If No One Called Ahead was just another direct-to-streaming release, I would have probably tried to talk my editors at Midwest Film Journal into retroactively ignoring my request to write about it.
I’ll get to why in a minute.
However, I think there’s so much potential in its fledgling production company, Streaming Musicals, that I don’t want to dismiss this misstep too quickly.
Let me tell you about the company first.
Musicals, as a rule, are expensive cinematic propositions. As such, the ones that get made by the studios tend to be based on established hit properties (i.e. Chicago, The Phantom of the Opera and the upcoming Cats). Occasionally a smaller musical slips in, but how much attention was paid to Hello Again and Lucky Stiff?

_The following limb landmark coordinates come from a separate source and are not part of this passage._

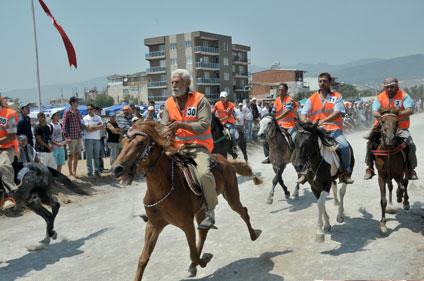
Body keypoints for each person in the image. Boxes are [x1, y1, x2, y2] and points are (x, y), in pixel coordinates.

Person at [161, 69, 217, 230]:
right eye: (172, 82)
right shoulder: (168, 103)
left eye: (177, 82)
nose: (173, 85)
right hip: (176, 147)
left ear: (186, 83)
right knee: (156, 167)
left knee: (204, 174)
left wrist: (180, 125)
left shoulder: (200, 100)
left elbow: (204, 125)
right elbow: (164, 126)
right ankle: (157, 209)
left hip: (199, 146)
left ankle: (210, 212)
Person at [300, 72, 354, 184]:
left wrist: (323, 121)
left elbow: (337, 112)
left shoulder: (336, 97)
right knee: (303, 145)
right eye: (320, 81)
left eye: (324, 81)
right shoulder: (312, 98)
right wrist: (305, 121)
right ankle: (305, 170)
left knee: (344, 146)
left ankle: (345, 172)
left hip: (334, 130)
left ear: (329, 83)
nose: (322, 83)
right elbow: (303, 113)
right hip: (317, 131)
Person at [364, 77, 418, 180]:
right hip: (382, 128)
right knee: (370, 143)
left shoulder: (404, 96)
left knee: (410, 144)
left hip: (400, 128)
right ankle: (370, 168)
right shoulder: (379, 97)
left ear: (397, 86)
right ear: (384, 88)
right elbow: (375, 111)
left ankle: (410, 170)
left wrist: (396, 114)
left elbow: (410, 110)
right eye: (387, 87)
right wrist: (382, 117)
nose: (389, 89)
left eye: (392, 87)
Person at [0, 96, 19, 210]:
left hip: (7, 148)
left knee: (2, 165)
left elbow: (11, 136)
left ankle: (8, 195)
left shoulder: (9, 114)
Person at [63, 96, 83, 177]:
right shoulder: (67, 112)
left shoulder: (78, 111)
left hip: (78, 136)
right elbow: (64, 125)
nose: (77, 103)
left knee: (77, 155)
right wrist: (67, 137)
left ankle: (74, 171)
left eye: (77, 102)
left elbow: (79, 123)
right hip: (71, 137)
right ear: (72, 103)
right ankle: (70, 172)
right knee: (70, 155)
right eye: (76, 102)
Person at [83, 104, 103, 177]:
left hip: (97, 139)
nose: (89, 110)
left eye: (91, 109)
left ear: (94, 109)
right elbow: (88, 129)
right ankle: (90, 172)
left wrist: (92, 127)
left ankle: (97, 171)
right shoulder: (85, 118)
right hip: (88, 139)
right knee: (89, 157)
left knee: (96, 157)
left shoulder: (98, 117)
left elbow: (101, 127)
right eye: (88, 109)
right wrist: (97, 126)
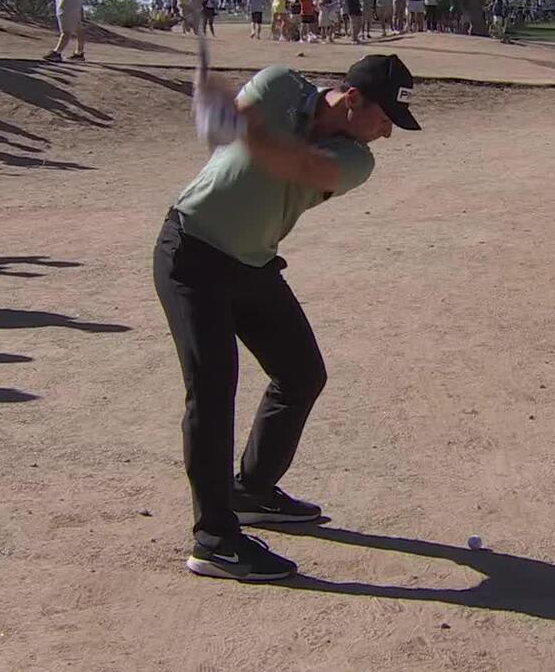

(Side note: Have you ever even heard of Hello Again or Lucky Stiff?“ Unsurprising if you haven’t, but if you happen to want to track them down, the former features a steamy turn from multiple-Tony-Award-winner Audra McDonald and an interesting number with Rumer Willis. If you’re watching the latter, just skip to Nikki M. James singing “Times Like This” and you’ll be fine. The rest is negligible.)
Back to Streaming Musicals.
The company’s unique concept is a hybrid it’s calling “soundstage musicals.” The idea is to take an original musical and stage it in a theater or on a soundstage. But rather than bring in an audience and sell tickets, Streaming Musicals shoots it like a film, with three cameras in what at least appears to be real time. The actors sing live and the music is filled in during post-production.
Watching it is an interesting experience, somewhat akin to the live-for-TV musicals that have come back into fashion but without the screaming audience and known material. Clearly the fourth wall is missing. You know the set is a set. You might see a lighting unit or flare in the corner of a scene. Sometimes the camera movements are unsteady and the angles inexplicable.
No question, though: There’s a you-are-there quality about it — an urgency and a continuity to what’s happening.
Compounding that urgency: The company’s latest production was shot in seven days.
That’s No One Called Ahead, a musical by Paul Gordon, who has had some regional success with his Daddy Long Legs and a brief run on Broadway with his adaptation of Jane Eyre. Streaming Musicals is committed to developing such new work and should be applauded for that. It’s tough to get an original musical off the ground, and having a video to show could help lead to future productions of these musicals.
So this is me applauding the concept.
I wish I could do the same for No One Called Ahead.
The musical / comedy / drama / mystery concerns an artist (Justin Matthew Sargent) facing a creative block who sequesters himself in a getaway cottage where, in theory, his only companion is a John Lennon poster to whom he sings the opening number.
Mercifully, the poster never sings back.
He’s not alone for long, though. Soon he’s visited by a parade of women, most of whom are dead or angels or spirits or something (one is the sister of Joan of Arc, for no clear reason).
Each has a song with a lesson or guidance or something.
Along the way we find out that the artist has been poisoned by his ex-girlfriend. Or current girlfriend. Or something.
The performers — primarily regional stage vets — gamely attack the material. But they never transcend the sense that they are doing the producers a favor by appearing. Trapped in a one-set piece with no real choreography to speak of and with lyrics that don’t move the plot or enrich our understanding of the characters, every number outstays its welcome, easily passing the cringe point.
On top of that, Gordon commits a cardinal sin in theater: His lead character doesn’t do anything to impact the ending. And since we’ve been given no reason to care about him, there’s no reason to care about what happens to him.
Musicals are hard. New musicals are even harder. Musicals that don’t have a solid story to tell or a good reason to tell the story through song face an even tougher battle. That’s why many a Broadway musical takes years to develop, often including workshops and out-of-town tryouts in front of live audiences.
I wish I could say there’s a glimmer of something in No One Called Ahead that would make watching it akin to sitting in on a promising workshop.
No such luck.
But the genre seems ripe for exploring. I’ve treasured the shot-from-the-stage work presented by the Stratford Festival, Shakespeare’s Globe, the Royal Shakespeare Company, WNET with its Theatre Close-Up series of off-Broadway productions, PBS’s Great Performances and more. More stage musicals are hitting the move to theaters, including recent one-nighters for Kinky Boots and Allegiance.